India’s three stage Nuclear program:

• The Department of Atomic Energy’s (DAE’s) three-stage power programme envisages a pathway to utilising India’s abundant thorium reserves — found in coastal and inland placer sands on the beaches of Kerala, Tamil Nadu, Odisha, Andhra Pradesh, Maharashtra, and Gujarat, and in the inland riverine sands of Jharkhand and West Bengal — to generate electricity.
• India owes the vision of the three-phase programme of nuclear power to ensure energy security to Dr Homi J Bhabha, the father of India’s nuclear programme, and Dr Vikram Sarabhai, who recognised the need for developing FBRs as these reactors generate more nuclear fuel than they consume due to the gainful conversion of fertile isotopes into fissile material.

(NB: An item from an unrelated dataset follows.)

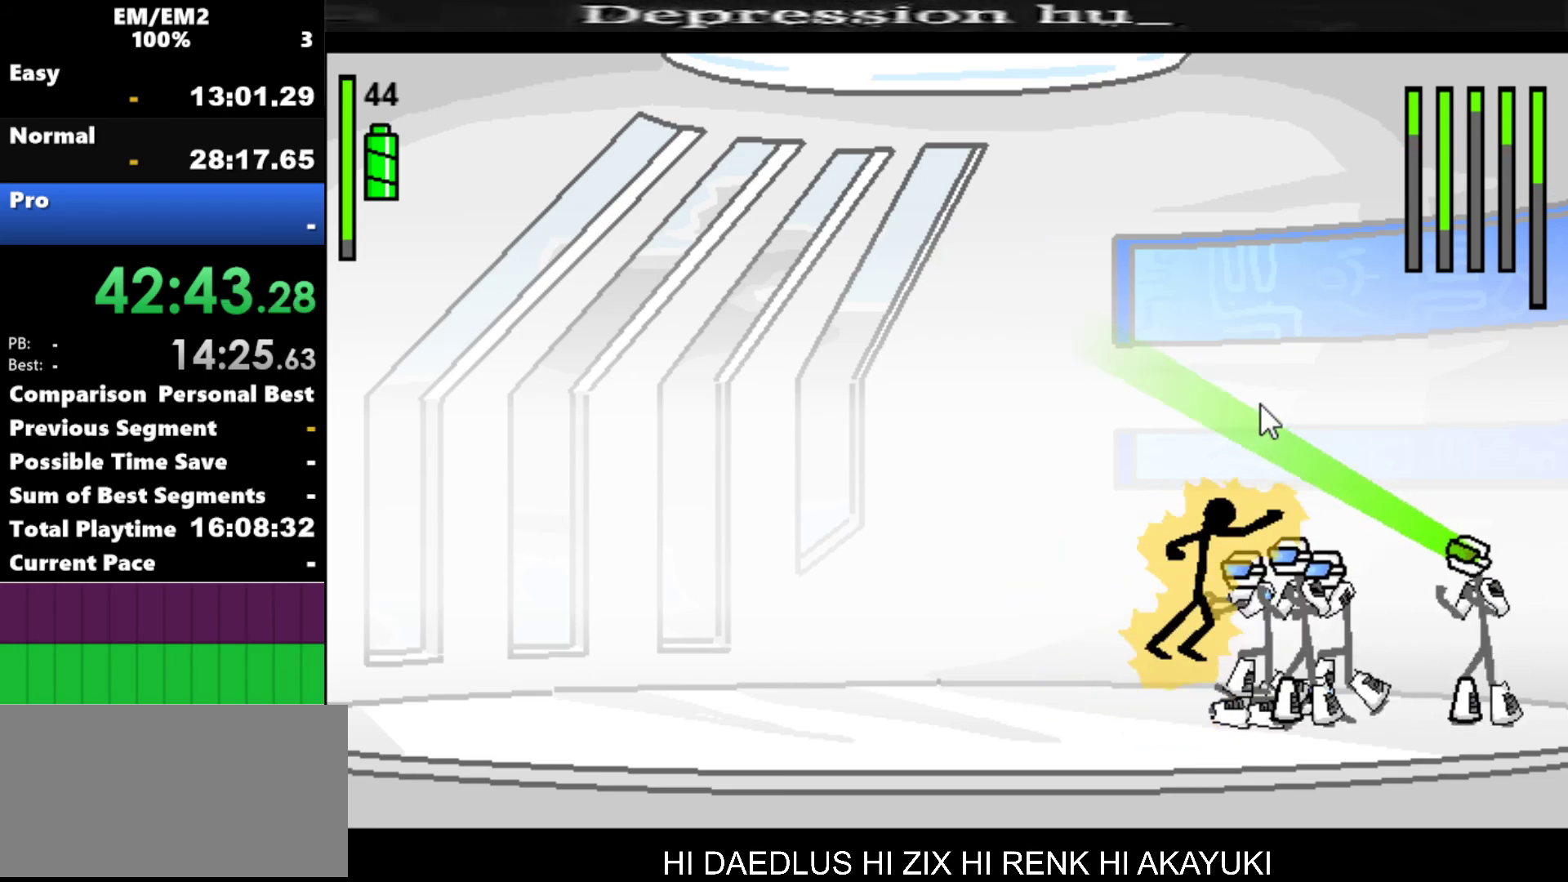
{"keys": ["s"], "events": [[67, "a", "up"], [167, "s", "down"]]}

1st Stage: Pressurised Heavy Water Reactor 

• The first stage includes the setting up of Pressurised Heavy Water Reactors (PHWRs) and associated fuel cycle. 
• PHWRs use natural uranium (U-238) as fuel and heavy water (deuterium oxide) as coolant and moderator. 
• The Nuclear Power Corporation of India Limited (NPCIL) presently operates 22 commercial nuclear power reactors with an installed capacity of 6,780 MWe.

2nd Stage: Fast Breeder Reactors: 

• The Fast Breeder Reactor (FBR) will initially use the Uranium-Plutonium Mixed Oxide (MOX) fuel.
  • The Uranium-238 surrounding the fuel core will undergo nuclear transmutation to produce fuel (Plutonium, Pu-239), thus earning the name ‘Breeder’. 
  • Also, by transmutation, Thorium-232 will create fissile Uranium-233 which will be used as fuel in the third stage. 
• In 2003, the Government had approved the creation of Bharatiya Nabhikiya Vidyut Nigam Ltd (BHAVINI) to construct and operate India’s most advanced nuclear reactor-Prototype Fast Breeder Reactor (PFBR). Once the FBR attains criticality, India will only be the second country after Russia to have a commercial operating Fast Breeder Reactor.

Benefits of FBR

• FBR is thus a stepping stone for the third stage of the program paving the way for the eventual full utilisation of India’s abundant thorium reserves. 
• Electricity generated by FBR would be a source of green energy as the waste (Plutonium) from the first stage nuclear programme is reprocessed and used as fuel in FBR. Hence, it offers significant reduction in nuclear waste generated, thereby avoiding the need for large geological disposal facilities.
• In terms of safety, the PFBR is an advanced reactor with inherent passive safety features ensuring a prompt and safe shut down of the plant in the event of an emergency. 
• Despite the advanced technology involved, both the capital cost and the per unit electricity cost is comparable to other nuclear and conventional power plants.
• Hence, the second-stage of the Indian nuclear power program is imperative to meet the twin goals of energy security and sustainable development.

3rd Stage: Thorium-based Reactors 

• The third stage will utilise India’s vast Thorium reserves. For it an Advanced Heavy Water Reactor (AHWR) is proposed that will use Uranium-233. 
  • By transmutation, Thorium will create fissile Uranium-233 which will be used as fuel in the third stage.